Žižek: The European leading culture is the universality of Enlightenment within which individuals view themselves through this universality. That means you have to be capable of dispensing with your characteristics and to ignore your particular social, religious or ethnic positions. It's not sufficient to tolerate each other. We need to have the ability to experience our own cultural identity as something contingent, something coincidental, something that can be changed.

Žižek: The universal individual is very much a reality in our life. Apart from apples, pears and grapes, there should be a place for fruits as such. I love the beauty of this platonic idea. People belong to a specific group, but at the same time they are part of a universal dimension. I don't remain the same throughout the course of my life, but I do remain me. A community is not closed either. A person can leave one and join another. Our identity is made up of several identities that can exist successively and in parallel.

SPIEGEL: Is unbridled individual hedonism the only thing we have with which to oppose this fundamentalism?

Žižek: No, for two reasons. The first is that our opponent isn't really religion. Zivko Kusti, a Croatian Catholic nationalist priest, declared Catholicism to be a symbol of the fact that people aren't prepared to renounce their national and cultural legacy -- "the whole Croatianness." This statement makes clear that it is no longer an issue of faith and its truth, but rather a political-cultural project. Religion here is just an instrument, an indicator of our collective identity. It's about how much public one's own side controls, the amount of hegemony "our" side exerts.

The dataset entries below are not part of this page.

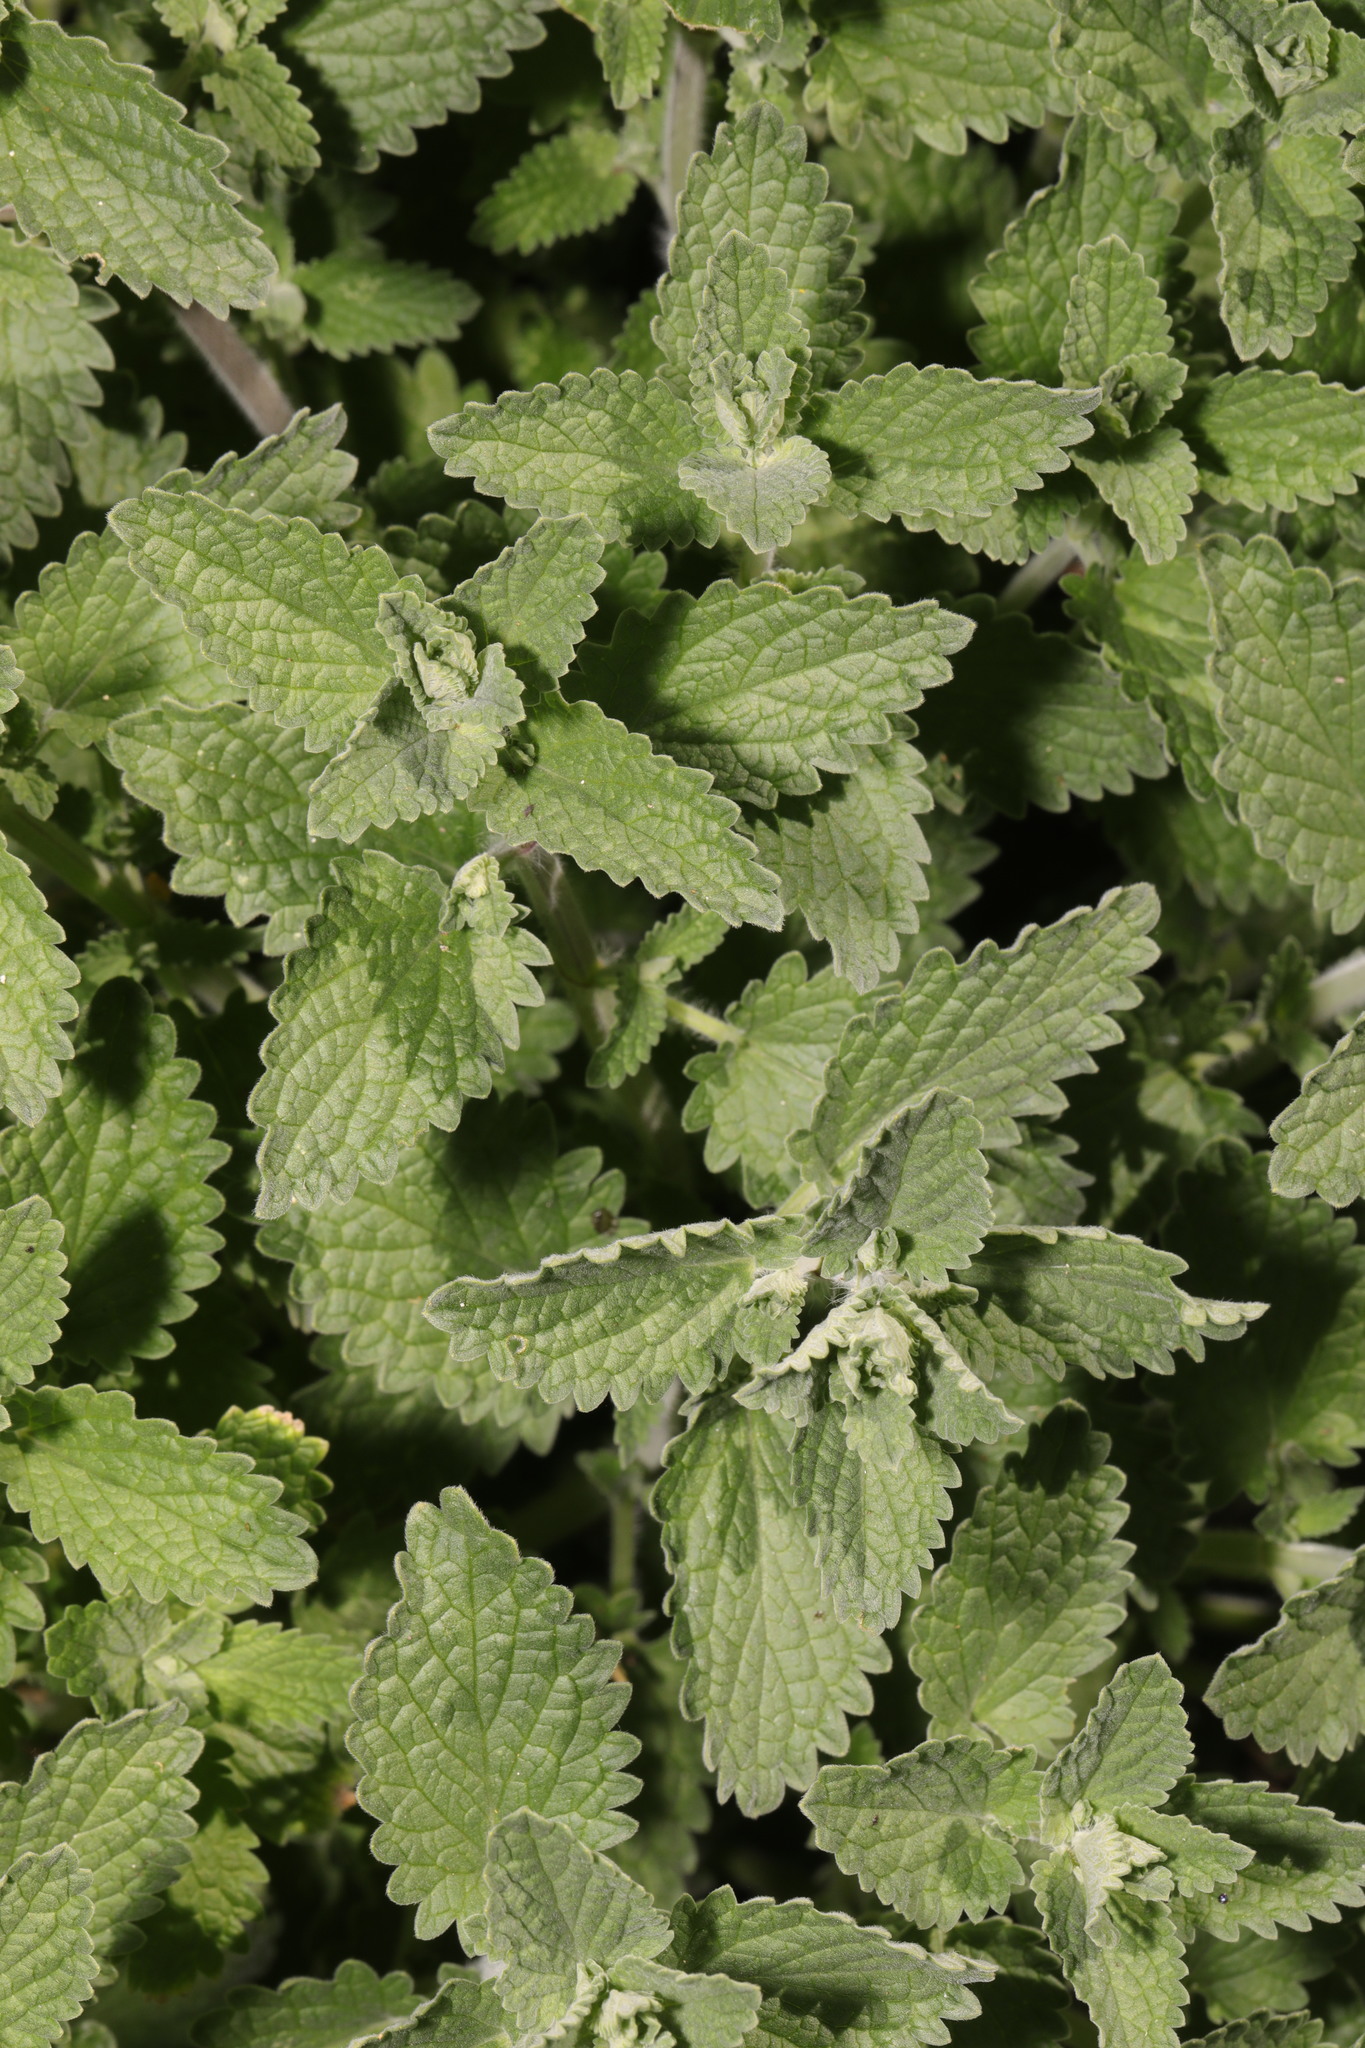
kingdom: Plantae
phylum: Tracheophyta
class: Magnoliopsida
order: Lamiales
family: Lamiaceae
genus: Nepeta
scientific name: Nepeta faassenii
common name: Catmint
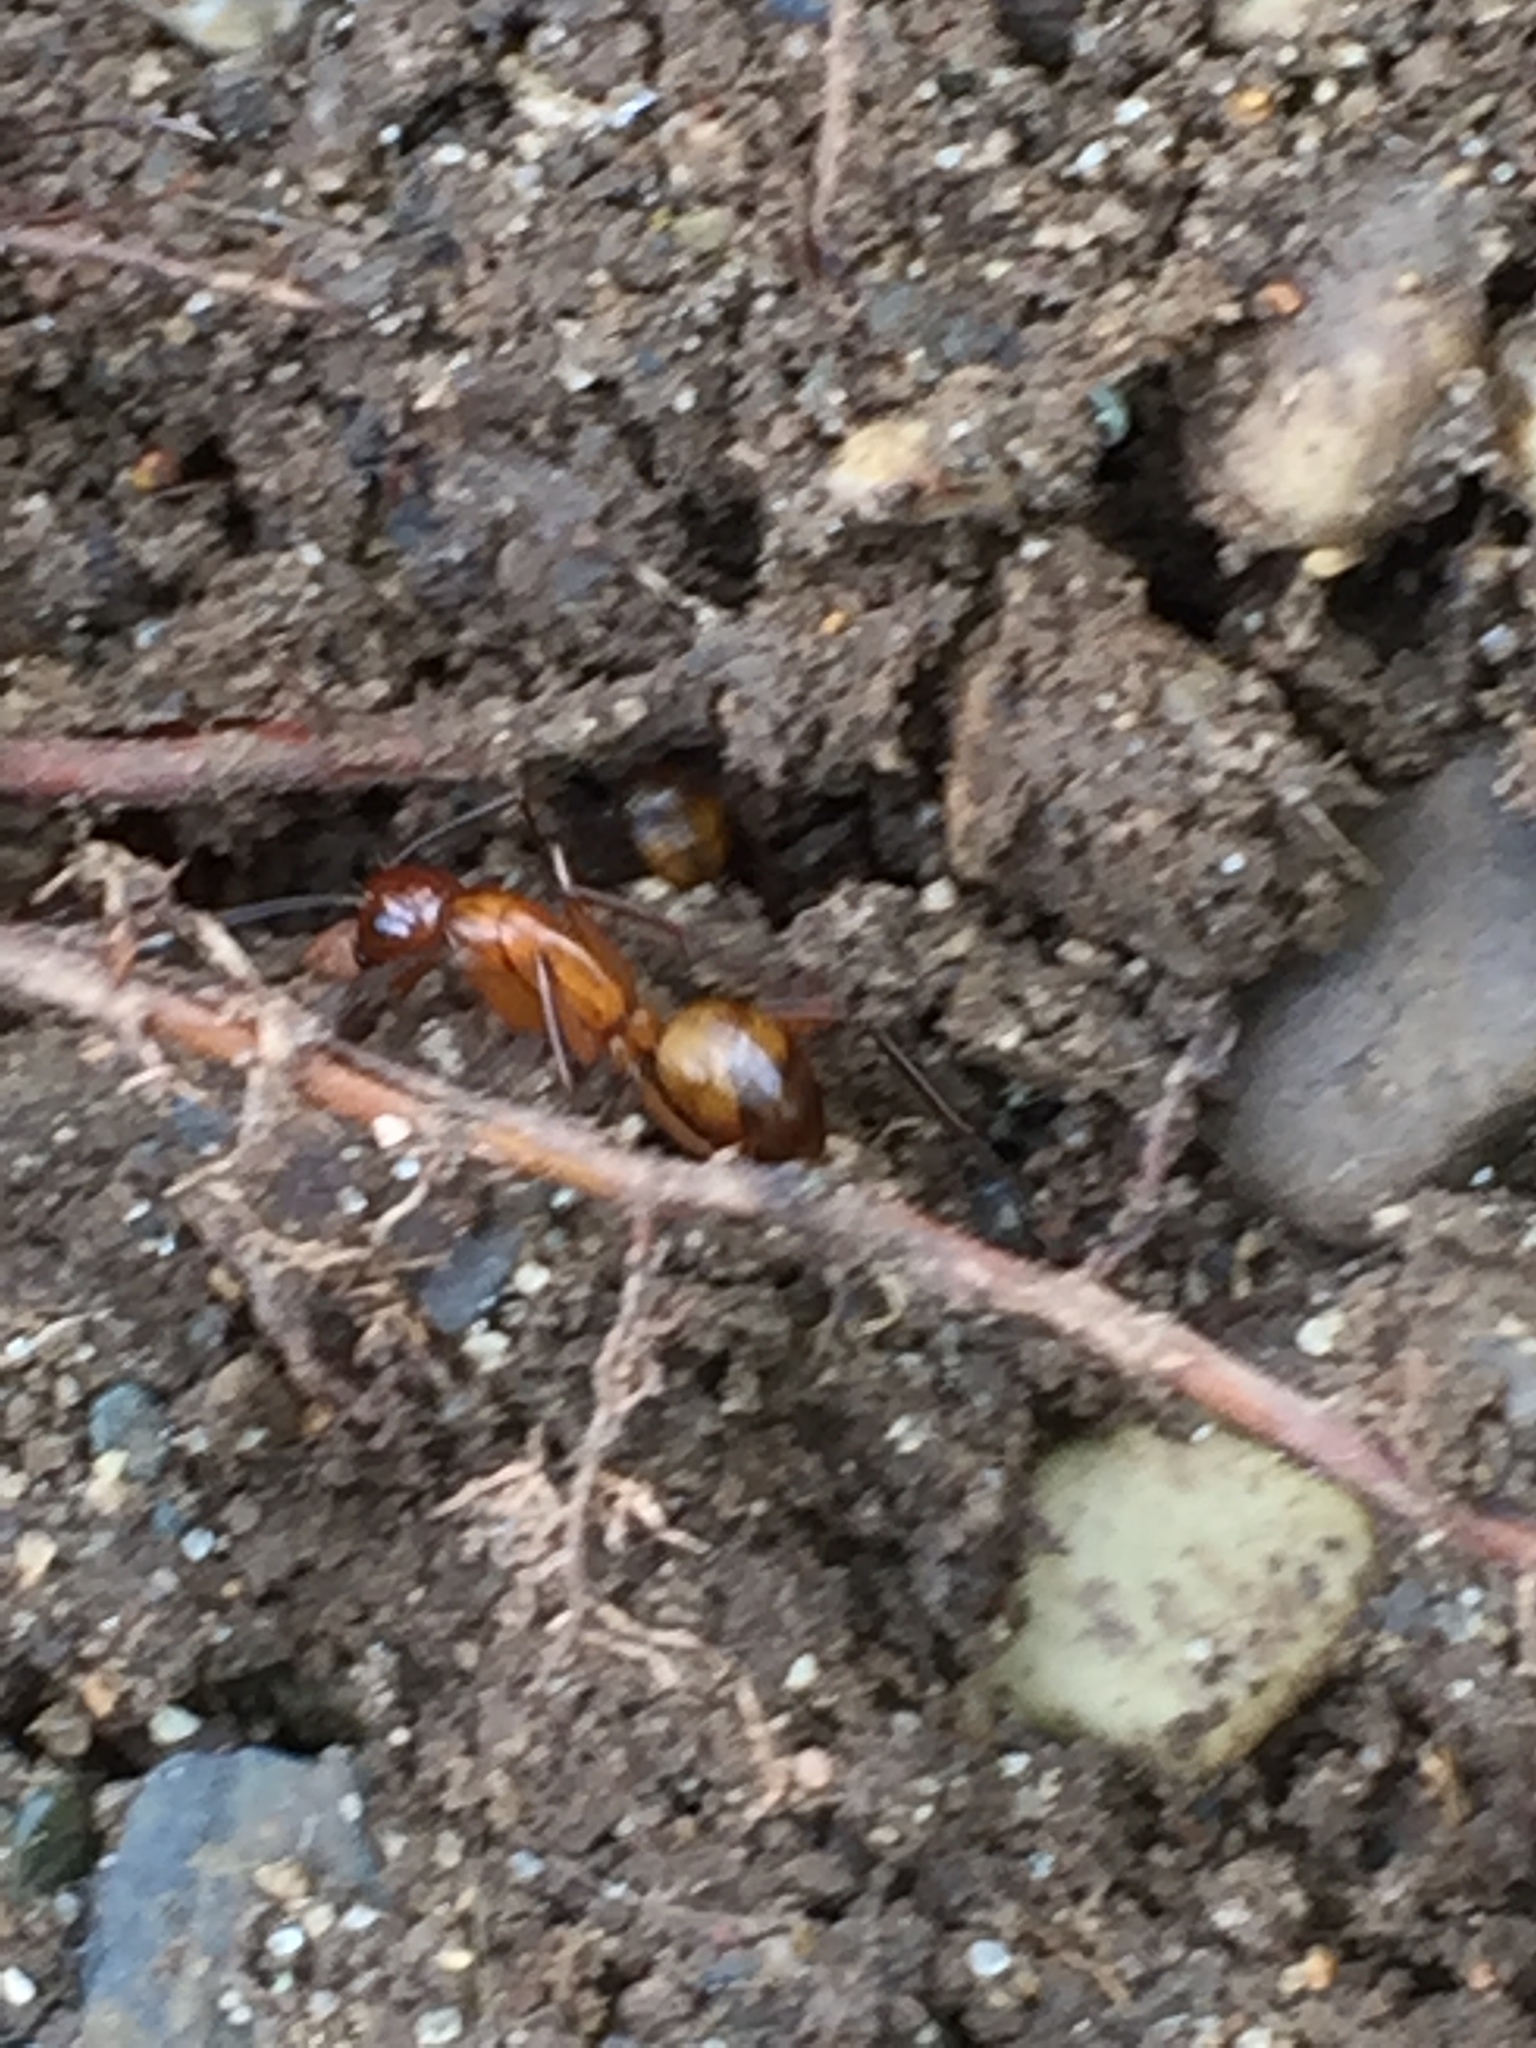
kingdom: Animalia
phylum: Arthropoda
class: Insecta
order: Hymenoptera
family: Formicidae
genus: Camponotus
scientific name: Camponotus castaneus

That's why Kusti approvingly quotes an Italian communist who claims, "I am an atheist Catholic." That's also why Norwegian mass murderer Anders Breivik, who himself is not very religious, referenced the Christian legacy as a foundation of European identity. The second reason, which is even more decisive, is that the unbridled personal freedom of choice fits in excellently with today's capitalism in the sense that the global social and economic process is becoming more and more impenetrable. Individual hedonism and fundamentalism are mutually driving each other. You can only effectively combat fundamentalism with a new collective project of radical change. And there is nothing trivially hedonistic about that.

SPIEGEL: Who determines what is contingent and what is substantial? For an orthodox Muslim, the headscarf is not contingent, it is substantial.

Žižek: Therein lays the explosive problem. The girl, the woman must decide on that in a self-determined manner. In order for her to be able to do that, she must be freed of the pressure of the family and community. And this is where the emancipatory violence applies: The only possibility for autonomy is uprooting, tearing one's self out of the community's pressure to conform. That's why one of my heroes is Malcolm X. The "X" stands for uprooting. It didn't drive him to search for his African roots. On the contrary, he saw it as a chance to attain a new universal freedom.

SPIEGEL: You welcome this violence?

Žižek: I accept this violence because it's the price for true contingency and the liberation of the self. It's like a sadomasochistic sex game. Those involved can participate in all the perversions. At any time, though, everyone has the right to say, "Stop, that's it, I'm stopping and leaving." Progress in Western democracy consists of constantly expanding the scope of universality and, by doing so, also diversifying the freedom of choice between contingent decisions. But contingency does not mean triviality. Our most valuable collective achievements are contingent -- they come out of nowhere and break with our substantial identities.